## Getoonde tekst
------------------------------------------------------------------------

7.Strafbaarheid van de feiten

De bewezen geachte feiten zijn volgens de wet strafbaar. Het bestaan van een rechtvaardigingsgrond is niet aannemelijk geworden.

8.Strafbaarheid van verdachte

Er is geen omstandigheid aannemelijk geworden die de strafbaarheid van verdachte uitsluit. Verdachte is dan ook strafbaar.

9.Motivering van de straffen en maatregel

De officier van justitieheeft bij requisitoir gevorderd dat verdachte ter zake van de door haar in zaak A onder 1 subsidiair en 2 en in zaak B bewezen geachte feiten zal worden veroordeeld tot een jeugddetentie voor de duur van 90 dagen, met aftrek van voorarrest, waarvan 46 dagen voorwaardelijk, met een proeftijd van 2 jaren onder de voorwaarden zoals die door de Raad zijn geadviseerd en een werkstraf voor de duur van 60 uren.
De raadsmanvraagt de rechtbank rekening te houden met de door hem bepleite vrijspraak ten aanzien van het in zaak B ten laste gelegde en de straf te matigen tot het aantal dagen jeugddetentie die voorwaardelijk zijn geëist.
De hierna te noemen strafoplegging is in overeenstemming met de ernst van het bewezen geachte, de omstandigheden waaronder dit is begaan en de persoon van verdachte, zoals van een en ander ter terechtzitting is gebleken.
De rechtbankheeft bij de keuze tot het opleggen van een vrijheidsbenemende straf en bij de vaststelling van de duur daarvan in het bijzonder het volgende laten meewegen.

------------------------------------------------------------------------

## Aangeleverd materiaal
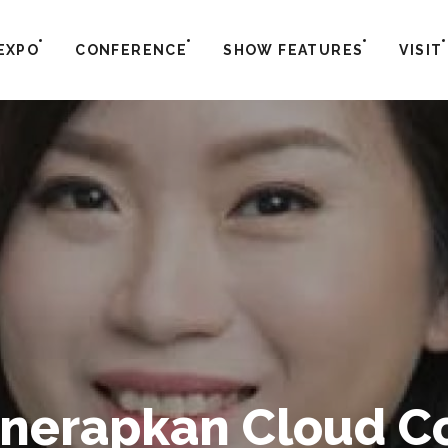
EXPO
CONFERENCE
SHOW FEATURES
VISIT
nerapkan Cloud C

------------------------------------------------------------------------

## Toepassingsopdrachten
A. Kun je de alinea uit de getoonde tekst die begint met "De officier van justitie" beknopt als opsomming weergeven, met behoud van de hoofdfeiten?
B. Wil je uit de getoonde tekst het stuk van "De raadsmanvraagt de" tot en met "volgende laten meewegen." letterlijk herhalen?

## Uitwerking oefening
A.
Eis van de officier van justitie voor de bewezen geachte feiten in zaak A (onder 1 subsidiair en 2) en in zaak B:
- jeugddetentie van 90 dagen, met aftrek van voorarrest
- daarvan 46 dagen voorwaardelijk, met een proeftijd van 2 jaren en de door de Raad geadviseerde voorwaarden
- een werkstraf van 60 uren

B.
De raadsmanvraagt de rechtbank rekening te houden met de door hem bepleite vrijspraak ten aanzien van het in zaak B ten laste gelegde en de straf te matigen tot het aantal dagen jeugddetentie die voorwaardelijk zijn geëist.
De hierna te noemen strafoplegging is in overeenstemming met de ernst van het bewezen geachte, de omstandigheden waaronder dit is begaan en de persoon van verdachte, zoals van een en ander ter terechtzitting is gebleken.
De rechtbankheeft bij de keuze tot het opleggen van een vrijheidsbenemende straf en bij de vaststelling van de duur daarvan in het bijzonder het volgende laten meewegen.